Litigation involving deceptive or misleading labels or statements also involves the source of the cocoa beans. In the past twenty years, litigation has increased against chocolate producers for alleged failures to disclose that the cocoa beans used in their products were farmed by child or slave labor. Many of the cases cite product labeling in support of their claims, such as “Supporting farmers for better chocolate,” Falcone v. Nestle U.S., No. 19-CV-00723-L-DEB (S.D. Cal. July 13, 2023), and “Made with Ethically Sourced Cocoa” Myers v Starbucks Corporation, 536 F. Supp. 3d 657 (C.D. Cal. 2021) or protocols stating that the company “has zero tolerance for the worst forms of child labor in its supply chain.” See Dana v. Hershey Co., 180 F. Supp. 3d 652 (N.D. Cal. 2016). For information about partnerships to help combat child labor practices, please see the website of the Bureau of International Labor Affairs, the Child Labor Cocoa Coordinating Group, and the International Cocoa Initiative.
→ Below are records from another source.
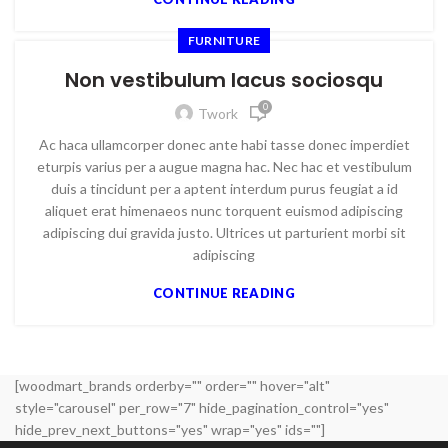
FURNITURE
Non vestibulum lacus sociosqu
0
Twork
Ac haca ullamcorper donec ante habi tasse donec imperdiet
eturpis varius per a augue magna hac. Nec hac et vestibulum
duis a tincidunt per a aptent interdum purus feugiat a id
aliquet erat himenaeos nunc torquent euismod adipiscing
adipiscing dui gravida justo. Ultrices ut parturient morbi sit
adipiscing
CONTINUE READING
[woodmart_brands orderby="" order="" hover="alt"
style="carousel" per_row="7" hide_pagination_control="yes"
hide_prev_next_buttons="yes" wrap="yes" ids=""]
Next in our legal journey are cases brought to defend the reputation of the manufacturer and protect innocent consumers from presumably inferior brands. In Van Houten v. Hooton Cocoa & Chocolate Co., 130 F. 600 (N.J. Cir. 1904), complainant Van Houten, the manufacturer of a fine grade of cocoa, sued Hooten Cocoa, alleging a similarity between the two names that could lead to confusion. The court agreed and ordered defendants to refrain from using the word “Hooton” to designate their cocoa unless they clearly indicate that the cocoa was not that manufactured by complainant Van Houten. In Walter Baker & Co. v. Baker, 77 F. 181 (C.C, W.D.Va 1896), complainant Walter Baker & Co. filed an action against respondent W.H. Baker to enjoin respondent from using the name “Baker” in connection with chocolate goods made and sold by respondent. To prevent confusion and to protect complainant from the unfair competition, the court ordered respondent to refrain from using certain words and to ensure that the use of the name “Baker” on his products clearly distinguished it from products sold by complainant.

Image by Steve Buissinne from Pixabay.

We hope that you’ve enjoyed our brief roundup of cocoa-related regulations and lawsuits. Now, it’s time for us to truly celebrate National Cocoa Day and savor some of wonderful chocolatey treats. We hope you do too. Enjoy!